Follow the Money! Greek Films in the Competition
According to my esteemed co-juror Philippos Chatzikos, every Greek citizen is obliged by law to conduct at least a third of his or her financial transactions cashless. Such draconian measures are not taken without reason. Officially, this is a means against tax evasion. But there might be another, even more profound motivation behind this governmental decree. The native films shown in the competition of Athens’ oldest film festival introduce their audiences to a different sort of shadow economy.
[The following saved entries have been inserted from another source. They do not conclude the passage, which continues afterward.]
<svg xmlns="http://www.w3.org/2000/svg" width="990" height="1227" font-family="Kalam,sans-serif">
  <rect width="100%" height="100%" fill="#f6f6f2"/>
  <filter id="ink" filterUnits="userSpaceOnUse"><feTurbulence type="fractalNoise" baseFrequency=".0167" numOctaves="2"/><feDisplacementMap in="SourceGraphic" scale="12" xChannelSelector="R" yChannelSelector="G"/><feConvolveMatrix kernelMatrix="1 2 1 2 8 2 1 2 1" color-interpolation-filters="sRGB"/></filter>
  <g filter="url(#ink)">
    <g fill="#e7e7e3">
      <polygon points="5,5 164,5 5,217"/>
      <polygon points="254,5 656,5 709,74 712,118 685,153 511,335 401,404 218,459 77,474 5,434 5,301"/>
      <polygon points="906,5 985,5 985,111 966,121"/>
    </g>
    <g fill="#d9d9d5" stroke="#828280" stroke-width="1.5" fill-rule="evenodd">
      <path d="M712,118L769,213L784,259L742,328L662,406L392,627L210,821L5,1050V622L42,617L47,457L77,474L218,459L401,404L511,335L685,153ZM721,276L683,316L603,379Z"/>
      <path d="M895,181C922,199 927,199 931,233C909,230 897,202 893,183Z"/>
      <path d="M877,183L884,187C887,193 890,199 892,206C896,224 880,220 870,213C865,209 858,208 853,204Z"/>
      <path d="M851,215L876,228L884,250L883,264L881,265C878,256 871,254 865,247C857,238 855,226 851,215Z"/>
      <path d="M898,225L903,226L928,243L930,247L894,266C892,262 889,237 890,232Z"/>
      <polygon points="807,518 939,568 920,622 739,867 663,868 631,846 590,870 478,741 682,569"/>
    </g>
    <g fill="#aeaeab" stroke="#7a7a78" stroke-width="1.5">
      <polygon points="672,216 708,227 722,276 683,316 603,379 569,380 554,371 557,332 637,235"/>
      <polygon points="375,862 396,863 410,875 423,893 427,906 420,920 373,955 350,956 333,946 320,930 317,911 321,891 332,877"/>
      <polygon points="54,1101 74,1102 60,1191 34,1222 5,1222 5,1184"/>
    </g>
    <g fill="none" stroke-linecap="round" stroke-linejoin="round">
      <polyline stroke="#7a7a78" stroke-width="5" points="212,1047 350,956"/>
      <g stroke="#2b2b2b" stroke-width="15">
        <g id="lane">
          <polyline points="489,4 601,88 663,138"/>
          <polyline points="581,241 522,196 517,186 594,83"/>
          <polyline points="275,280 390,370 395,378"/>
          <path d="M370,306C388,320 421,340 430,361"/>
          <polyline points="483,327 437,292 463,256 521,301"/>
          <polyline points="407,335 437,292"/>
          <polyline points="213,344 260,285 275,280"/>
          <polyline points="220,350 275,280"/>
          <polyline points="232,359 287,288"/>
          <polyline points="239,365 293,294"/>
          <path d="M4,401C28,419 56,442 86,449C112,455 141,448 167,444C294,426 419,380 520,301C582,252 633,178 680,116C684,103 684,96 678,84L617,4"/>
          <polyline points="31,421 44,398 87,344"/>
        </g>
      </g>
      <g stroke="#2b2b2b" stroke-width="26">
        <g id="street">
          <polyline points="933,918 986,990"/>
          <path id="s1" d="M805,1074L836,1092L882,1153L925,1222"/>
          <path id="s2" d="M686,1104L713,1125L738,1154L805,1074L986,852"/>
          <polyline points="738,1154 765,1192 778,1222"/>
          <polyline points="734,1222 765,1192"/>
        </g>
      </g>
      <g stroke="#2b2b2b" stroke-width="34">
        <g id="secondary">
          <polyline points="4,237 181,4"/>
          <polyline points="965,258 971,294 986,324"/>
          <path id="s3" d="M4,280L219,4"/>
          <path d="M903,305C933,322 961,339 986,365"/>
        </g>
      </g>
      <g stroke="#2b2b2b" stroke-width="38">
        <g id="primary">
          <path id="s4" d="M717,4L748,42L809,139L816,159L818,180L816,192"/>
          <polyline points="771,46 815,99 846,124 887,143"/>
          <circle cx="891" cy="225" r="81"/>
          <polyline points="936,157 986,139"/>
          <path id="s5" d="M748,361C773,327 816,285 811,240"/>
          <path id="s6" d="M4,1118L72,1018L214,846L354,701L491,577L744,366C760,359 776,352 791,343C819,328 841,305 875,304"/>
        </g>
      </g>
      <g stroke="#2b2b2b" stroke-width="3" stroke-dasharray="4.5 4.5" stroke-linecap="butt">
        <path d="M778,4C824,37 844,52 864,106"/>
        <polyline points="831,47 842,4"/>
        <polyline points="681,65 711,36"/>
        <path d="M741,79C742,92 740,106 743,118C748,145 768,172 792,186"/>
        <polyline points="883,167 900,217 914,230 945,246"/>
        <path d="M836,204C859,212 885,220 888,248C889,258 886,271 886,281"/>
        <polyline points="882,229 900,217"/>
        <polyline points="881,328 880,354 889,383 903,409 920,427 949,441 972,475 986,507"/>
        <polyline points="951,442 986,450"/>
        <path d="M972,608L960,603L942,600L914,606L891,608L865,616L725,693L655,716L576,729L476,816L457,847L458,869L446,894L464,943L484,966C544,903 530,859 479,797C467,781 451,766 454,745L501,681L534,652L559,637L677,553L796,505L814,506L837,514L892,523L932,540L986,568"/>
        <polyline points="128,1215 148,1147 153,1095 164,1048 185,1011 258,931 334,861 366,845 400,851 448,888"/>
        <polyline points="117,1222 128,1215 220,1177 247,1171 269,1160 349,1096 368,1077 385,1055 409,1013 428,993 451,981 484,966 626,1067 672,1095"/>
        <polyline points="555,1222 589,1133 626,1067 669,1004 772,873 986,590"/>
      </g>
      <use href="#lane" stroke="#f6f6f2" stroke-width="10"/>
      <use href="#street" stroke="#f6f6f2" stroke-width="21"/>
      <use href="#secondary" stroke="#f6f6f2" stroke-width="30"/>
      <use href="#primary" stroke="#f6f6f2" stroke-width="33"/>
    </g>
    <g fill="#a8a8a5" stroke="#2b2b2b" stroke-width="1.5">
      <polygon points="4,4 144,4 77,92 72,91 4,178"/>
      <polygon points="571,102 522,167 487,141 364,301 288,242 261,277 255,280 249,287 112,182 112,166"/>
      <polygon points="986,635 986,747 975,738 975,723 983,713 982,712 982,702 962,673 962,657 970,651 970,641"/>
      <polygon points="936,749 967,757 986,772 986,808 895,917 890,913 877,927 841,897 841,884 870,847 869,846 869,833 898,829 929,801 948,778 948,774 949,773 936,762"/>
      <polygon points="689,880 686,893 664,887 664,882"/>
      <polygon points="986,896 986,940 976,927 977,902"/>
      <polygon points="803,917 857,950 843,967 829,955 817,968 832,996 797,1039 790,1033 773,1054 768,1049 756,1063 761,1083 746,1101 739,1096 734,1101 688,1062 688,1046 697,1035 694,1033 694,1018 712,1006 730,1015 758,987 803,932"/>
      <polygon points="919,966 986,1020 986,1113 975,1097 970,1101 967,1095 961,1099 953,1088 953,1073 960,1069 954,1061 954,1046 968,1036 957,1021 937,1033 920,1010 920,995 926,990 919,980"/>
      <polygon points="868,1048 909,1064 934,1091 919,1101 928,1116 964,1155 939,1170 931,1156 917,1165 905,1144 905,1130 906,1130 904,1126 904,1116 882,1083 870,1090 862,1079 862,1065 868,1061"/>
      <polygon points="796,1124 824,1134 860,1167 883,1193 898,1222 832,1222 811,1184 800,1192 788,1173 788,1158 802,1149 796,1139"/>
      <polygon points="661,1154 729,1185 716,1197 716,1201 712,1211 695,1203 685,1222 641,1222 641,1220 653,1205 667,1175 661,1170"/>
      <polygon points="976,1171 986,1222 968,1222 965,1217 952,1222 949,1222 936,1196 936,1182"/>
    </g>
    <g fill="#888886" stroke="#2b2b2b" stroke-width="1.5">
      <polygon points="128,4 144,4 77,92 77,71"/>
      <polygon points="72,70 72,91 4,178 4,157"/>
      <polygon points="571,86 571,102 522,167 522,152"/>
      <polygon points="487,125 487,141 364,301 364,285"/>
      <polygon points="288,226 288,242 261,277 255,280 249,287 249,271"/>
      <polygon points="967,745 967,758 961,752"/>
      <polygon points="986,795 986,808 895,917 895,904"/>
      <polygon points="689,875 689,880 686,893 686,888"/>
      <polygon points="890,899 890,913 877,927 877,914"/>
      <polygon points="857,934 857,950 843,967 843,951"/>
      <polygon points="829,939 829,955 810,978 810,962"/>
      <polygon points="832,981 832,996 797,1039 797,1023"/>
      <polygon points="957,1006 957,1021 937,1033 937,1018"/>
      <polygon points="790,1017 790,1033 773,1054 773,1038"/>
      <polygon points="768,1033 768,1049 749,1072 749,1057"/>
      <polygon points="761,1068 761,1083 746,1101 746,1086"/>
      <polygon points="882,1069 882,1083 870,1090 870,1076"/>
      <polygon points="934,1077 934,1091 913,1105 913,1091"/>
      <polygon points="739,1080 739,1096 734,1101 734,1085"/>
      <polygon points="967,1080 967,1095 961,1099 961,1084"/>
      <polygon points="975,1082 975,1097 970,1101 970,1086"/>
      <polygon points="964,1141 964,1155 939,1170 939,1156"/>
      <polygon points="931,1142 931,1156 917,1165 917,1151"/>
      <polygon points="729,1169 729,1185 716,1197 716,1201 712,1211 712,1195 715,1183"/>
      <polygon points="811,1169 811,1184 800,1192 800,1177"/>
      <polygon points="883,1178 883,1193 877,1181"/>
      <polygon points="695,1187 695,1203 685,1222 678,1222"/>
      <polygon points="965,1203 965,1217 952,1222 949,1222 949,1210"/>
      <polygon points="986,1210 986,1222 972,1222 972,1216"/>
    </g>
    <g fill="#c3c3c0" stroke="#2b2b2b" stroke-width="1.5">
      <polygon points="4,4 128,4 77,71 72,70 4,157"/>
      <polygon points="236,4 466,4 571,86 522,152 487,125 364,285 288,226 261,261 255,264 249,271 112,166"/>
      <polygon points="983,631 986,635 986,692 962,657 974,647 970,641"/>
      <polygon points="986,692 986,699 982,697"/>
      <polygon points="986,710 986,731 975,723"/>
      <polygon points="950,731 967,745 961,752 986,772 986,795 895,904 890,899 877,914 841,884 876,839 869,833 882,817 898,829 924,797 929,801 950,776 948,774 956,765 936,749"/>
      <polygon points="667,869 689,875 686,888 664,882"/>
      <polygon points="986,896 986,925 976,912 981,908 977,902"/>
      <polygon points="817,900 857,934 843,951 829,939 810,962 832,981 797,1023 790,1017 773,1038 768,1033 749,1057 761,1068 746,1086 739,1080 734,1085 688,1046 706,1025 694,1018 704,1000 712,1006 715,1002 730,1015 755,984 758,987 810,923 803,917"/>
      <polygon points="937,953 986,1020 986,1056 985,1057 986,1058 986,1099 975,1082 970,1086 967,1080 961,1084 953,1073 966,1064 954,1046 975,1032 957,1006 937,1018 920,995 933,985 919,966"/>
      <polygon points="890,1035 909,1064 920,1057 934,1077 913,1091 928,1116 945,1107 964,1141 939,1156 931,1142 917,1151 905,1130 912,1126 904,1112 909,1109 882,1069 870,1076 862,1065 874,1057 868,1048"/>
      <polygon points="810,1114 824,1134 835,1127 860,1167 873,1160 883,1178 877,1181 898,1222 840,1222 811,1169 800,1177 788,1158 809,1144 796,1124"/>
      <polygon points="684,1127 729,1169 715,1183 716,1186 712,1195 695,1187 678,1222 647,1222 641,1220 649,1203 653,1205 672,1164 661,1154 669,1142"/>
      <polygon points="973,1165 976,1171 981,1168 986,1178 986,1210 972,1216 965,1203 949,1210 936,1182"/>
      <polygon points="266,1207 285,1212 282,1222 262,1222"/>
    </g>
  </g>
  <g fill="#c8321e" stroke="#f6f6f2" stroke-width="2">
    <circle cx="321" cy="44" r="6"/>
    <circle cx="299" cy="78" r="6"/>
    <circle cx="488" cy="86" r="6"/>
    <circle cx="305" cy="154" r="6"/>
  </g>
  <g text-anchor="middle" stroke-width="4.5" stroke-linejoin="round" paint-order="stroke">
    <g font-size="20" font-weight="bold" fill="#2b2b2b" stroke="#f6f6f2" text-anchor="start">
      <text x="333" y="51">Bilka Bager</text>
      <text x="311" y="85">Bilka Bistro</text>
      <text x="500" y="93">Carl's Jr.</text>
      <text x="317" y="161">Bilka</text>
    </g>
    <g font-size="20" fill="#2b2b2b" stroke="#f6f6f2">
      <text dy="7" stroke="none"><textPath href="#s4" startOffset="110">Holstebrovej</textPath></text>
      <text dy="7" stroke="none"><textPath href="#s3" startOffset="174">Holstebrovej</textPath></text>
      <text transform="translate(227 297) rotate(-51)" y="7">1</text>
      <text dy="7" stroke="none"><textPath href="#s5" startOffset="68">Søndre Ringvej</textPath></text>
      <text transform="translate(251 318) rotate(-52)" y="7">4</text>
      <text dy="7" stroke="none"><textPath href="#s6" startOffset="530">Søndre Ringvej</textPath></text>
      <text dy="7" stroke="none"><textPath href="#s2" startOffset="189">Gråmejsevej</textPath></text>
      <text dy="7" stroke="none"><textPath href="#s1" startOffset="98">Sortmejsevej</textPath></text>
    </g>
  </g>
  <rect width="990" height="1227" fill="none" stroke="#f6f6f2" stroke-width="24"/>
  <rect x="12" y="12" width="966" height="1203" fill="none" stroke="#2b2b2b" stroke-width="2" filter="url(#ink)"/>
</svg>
They show in close-up how intimate and heartfelt the Greeks’ relationship to cash is. Banknotes turn up in singles or bundles, they change owners constantly, they are handed out secretively and received with a certain embarrassment. They are counted over and over again. Wallets play a secondary role here; money seems always at hand, albeit in frugal quantities. When coins are exchanged, this is a sure sign that the people using them are in even direr straits. Indeed, the contemporary Greek films bestow cash with a physical urgency that has been severely lacking in world cinema. Surely this could be taken as an indication of a deep distrust of credit cards and digital forms of payment: From a European perspective, this country throws down the Mediterranean gauntlet in the face of cashless Scandinavia. Its citizens defy abstraction, they are defendants of the concrete. It is a question of philosophy and mentality. On the other hand, why should a blocked credit card be more humiliating than borrowing money from everybody within reach? Each character in these films may have individual reasons, but it all boils down to this: No one wants to leave digital traces of poverty. After watching five Greek entries in the competition, it is evident that the economic crisis is far from over; the country still finds itself in the grip of austerity. What we discover on the screen is not a parallel society but a clandestine majority.
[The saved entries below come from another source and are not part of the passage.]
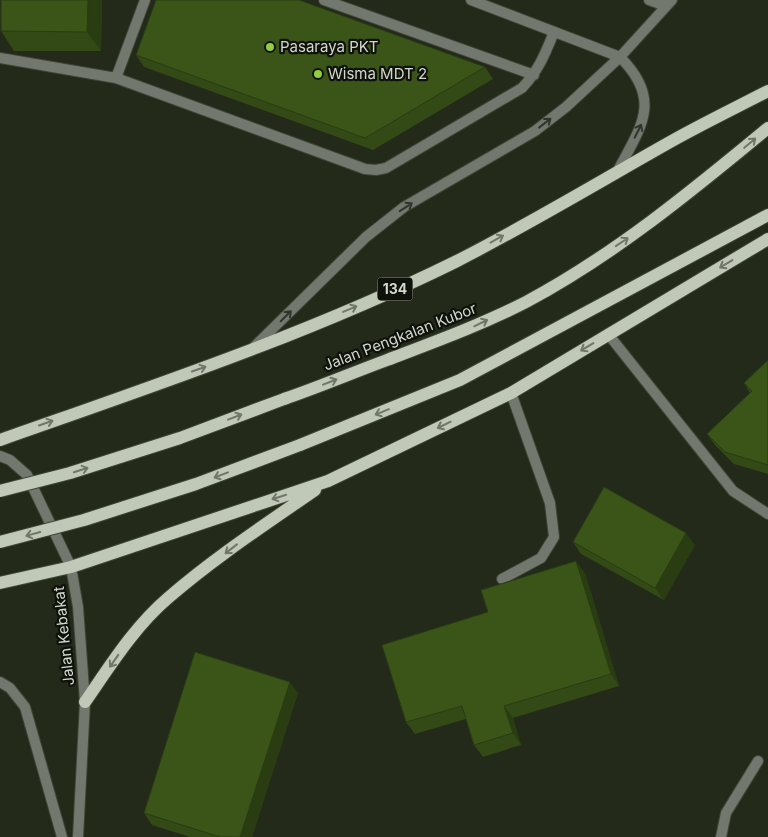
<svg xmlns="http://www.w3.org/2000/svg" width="768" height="837" font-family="Inter,sans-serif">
<rect width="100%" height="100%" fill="#232a1a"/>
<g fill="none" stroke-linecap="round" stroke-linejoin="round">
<g stroke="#3f4637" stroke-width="12">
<path id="service" d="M324 0 534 75
M0 58 116 78 365 169 376 170 386 168 522 88C539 70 545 54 554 32
M116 78 145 0
M608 334 733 491 768 514
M254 347 366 237 404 207 535 131 566 107 620 57
M502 579 541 558 554 537 550 503 511 393
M721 837 726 813 758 761"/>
</g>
<g stroke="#3f4637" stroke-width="12">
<path id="minor" d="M471 0 620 57C664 101 640 128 616 174
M649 0 666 6
M620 57 672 0"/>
</g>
<g stroke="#3f4637" stroke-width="12">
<path id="tertiary" d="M0 456 10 460 27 475 71 567 78 607 85 702 78 837
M0 682 10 688 25 707 62 837"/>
</g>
<g stroke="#3f4637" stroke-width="14">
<path id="primary" d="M284 399C319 387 352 373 387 360 434 342 481 325 526 302 614 255 692 191 768 128
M0 440C153 386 309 334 455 262 528 225 599 182 670 142 702 124 735 108 768 91
M300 445 460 380 768 215
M0 583 71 567 328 481 511 393 768 239
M85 702C110 666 134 627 168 598 214 558 266 524 315 490"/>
</g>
<use href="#service" stroke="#73786f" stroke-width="10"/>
<use href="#minor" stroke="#73786f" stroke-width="10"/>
<use href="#tertiary" stroke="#73786f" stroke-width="10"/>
<use href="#primary" stroke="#c0c9b8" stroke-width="12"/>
<g stroke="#3f4637" stroke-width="14" stroke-linecap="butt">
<path id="primary-bridge" d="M0 491 70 473 180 438 284 399
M0 542 84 520 196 484 300 445"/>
</g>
<use href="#primary-bridge" stroke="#c0c9b8" stroke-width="12"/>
</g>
<path fill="#334916" d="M102 0 101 51H14L1 31Z
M136 55 485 67 493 79 373 150 144 67Z
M768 360V474L734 464 716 446 707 434 750 393 744 383Z
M573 542 695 545 664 600 581 554Z
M585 573 619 686 513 718 521 745 483 757 474 745 466 719 415 734 406 722 488 612Z
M298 693 252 837H190L152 825 144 813Z"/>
<path fill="#293c12" d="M88 0H102L101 51 87 32Z
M686 533 695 545 664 600 655 588Z
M576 561 585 573 619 686 611 674Z
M290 682 298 693 252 837H240Z
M504 706 513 718 521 745 513 733Z"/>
<path fill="#3b5519" stroke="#293c12" d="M1 0H88L87 32 1 31Z
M156 0H299L485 67 365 138 136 55Z
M768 360V465L725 452 707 434 752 391 744 383Z
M604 487 686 533 655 588 573 542Z
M576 561 611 674 504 706 513 733 474 745 462 706 406 722 382 645 488 612 481 590Z
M195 652 290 682 240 837H220L144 813Z"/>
<defs><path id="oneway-shaft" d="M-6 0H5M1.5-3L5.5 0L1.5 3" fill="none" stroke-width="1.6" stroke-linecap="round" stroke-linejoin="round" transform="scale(1.25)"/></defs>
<g stroke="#31362d">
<use href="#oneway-shaft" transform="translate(545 123) rotate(-38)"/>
<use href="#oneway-shaft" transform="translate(638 131) rotate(-63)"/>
<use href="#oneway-shaft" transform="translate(406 207) rotate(-33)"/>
<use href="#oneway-shaft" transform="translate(286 316) rotate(-45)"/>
</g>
<g stroke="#70776a">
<use href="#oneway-shaft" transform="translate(750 143) rotate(-40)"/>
<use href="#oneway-shaft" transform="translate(497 239) rotate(-29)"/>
<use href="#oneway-shaft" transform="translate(622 242) rotate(-34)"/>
<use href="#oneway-shaft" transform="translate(726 264) rotate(149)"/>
<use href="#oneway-shaft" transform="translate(350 309) rotate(-23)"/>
<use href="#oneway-shaft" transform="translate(481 323) rotate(-26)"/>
<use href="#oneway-shaft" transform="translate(587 347) rotate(149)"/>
<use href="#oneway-shaft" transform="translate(199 369) rotate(-19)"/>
<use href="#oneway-shaft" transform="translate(330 382) rotate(-21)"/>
<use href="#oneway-shaft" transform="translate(382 412) rotate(158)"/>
<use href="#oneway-shaft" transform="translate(235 417) rotate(-21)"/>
<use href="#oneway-shaft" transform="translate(46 423) rotate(-19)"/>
<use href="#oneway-shaft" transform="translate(444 425) rotate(154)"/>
<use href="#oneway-shaft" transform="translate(81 470) rotate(-18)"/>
<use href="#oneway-shaft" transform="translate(221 475) rotate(159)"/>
<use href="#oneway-shaft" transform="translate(279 497) rotate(162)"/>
<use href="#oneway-shaft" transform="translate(33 534) rotate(165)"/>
<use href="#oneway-shaft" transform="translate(231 549) rotate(142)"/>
<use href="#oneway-shaft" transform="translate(114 661) rotate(125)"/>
</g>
<g fill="#92cd3e" stroke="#0e120a" stroke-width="2">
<circle cx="270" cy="47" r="5"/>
<circle cx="318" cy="74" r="5"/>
</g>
<g text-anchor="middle" stroke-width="4.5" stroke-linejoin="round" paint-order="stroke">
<rect fill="#0e120a" stroke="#989d93" stroke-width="1" x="377.5" y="277.5" width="35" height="23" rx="4"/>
<g font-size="14" font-weight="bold" fill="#d3d8ce">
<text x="395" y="294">134</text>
</g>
<g font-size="15" fill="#d3d8ce" stroke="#0e120a" text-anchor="start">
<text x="280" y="52">Pasaraya PKT</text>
<text x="328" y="79">Wisma MDT 2</text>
</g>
<g font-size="15" fill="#d3d8ce" stroke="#0e120a">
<text transform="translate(400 337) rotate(-21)" y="5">Jalan Pengkalan Kubor</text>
<text transform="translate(64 636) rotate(-96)" y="5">Jalan Kebakat</text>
</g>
</g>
</svg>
In Filippos Tsitos’ delightfully picaresque Receptions (Dexioseis), a retired journalist faces the threat of losing his apartment. He hasn’t paid the rent in months. Neither his brother nor his ex-wife can help him much. One day he falls in with a group of freeloaders who hungrily raid buffets at conferences, meetings and other official functions. His press pass may long be extinct, but his chutzpah opens doors nonetheless. He used to be an upright investigative journalist and still tries to uphold his pride. Now his life is reduced to mere survival and maintaining dignity. In the lively discussion after the film, the audience was split into two factions—one denouncing its presumed exaggerations, the other finding it true to everyday reality.
The policeman in Marinos Kartikkis’ neo-noir Diversion (Ektropi) has already lost his sense of integrity and shame long ago. His job is picking up corpses and transporting them to forensics. There he steals their jewelry without remorse. His son needs new shoes for soccer training and his ex-wife is sick of waiting for his alimony payments—he just can’t seem to make ends meet. Even the dealer for stolen goods won’t pay him anymore, the market for second-hand gems is all but dead. Kartikkis’ film feels like penny-pinching Dostoevsky; one can see the policeman’s downfall a long time coming.
Little Man-Eater (Mikros Anthropofagos), directed by Yannis Fagras in a terribly lackluster and jittery way, is the only case of increasing fortunes. Two vile day laborers join forces with an erstwhile idealistic female sea captain on a treasure hunt. A boat full of refugees has shipwrecked off the coast of a small island, and our trio aim to retrieve their belongings. Thus, they stumble upon a shipload of money. Bills are recovered, dried, counted again and again, as obscenely graphic as in a Mafia thriller. They fight tooth and nail over their share of the booty. The shadow of Huston’s The Treasure of the Sierra Madre looms large over Fagras’ lumpendrama—until the end when useless bills float on the indifferent waves of the Mediterranean.
It is peculiar that these tales of austerity are filmed in CinemaScope, the format of plenty and abundance. Not all of the five entries are obsessed with cash, of course. In Smaragda: I Got Thick Skin and I Can’t Jump, money only once plays a significant role—in a playful dispute who will pay the bill after the first date. Although director Emilios Avraam is concerned with the professional future of his heroine, his main focus is on her search for happiness and a new self-understanding on the brink of menopause. Her tragicomical encounters with men reminded me of Sebástian Lelio’s Gloria (a French remake, on the other hand, would most certainly star Virginie Efira). But Niovi Charalambous brings her own, quite irresistible energy to the role, a robust iridescence between romantic hopefulness and despondency.
The protagonists of Nikos Kornilios’s Winter Sea (I thalassa to heimona) seem to be completely exempt from financial worries. In his softly storm-tossed melodrama, three different kinds of solitude encounter each other. A young geologist finds herself between two estranged lovers who meet again after many decades. If you imagine a screenplay for an Antonioni film being directed by Theo Angelopoulos, you would not be completely wrong. The cast is beguiling, and the camerawork is of extraordinary atmospheric precision. This masterly meditation on time lost and (maybe) regained also boasts the most memorable line heard in this year’ s competition. “History is not for me,” the geologist declares. “Too small-scale.”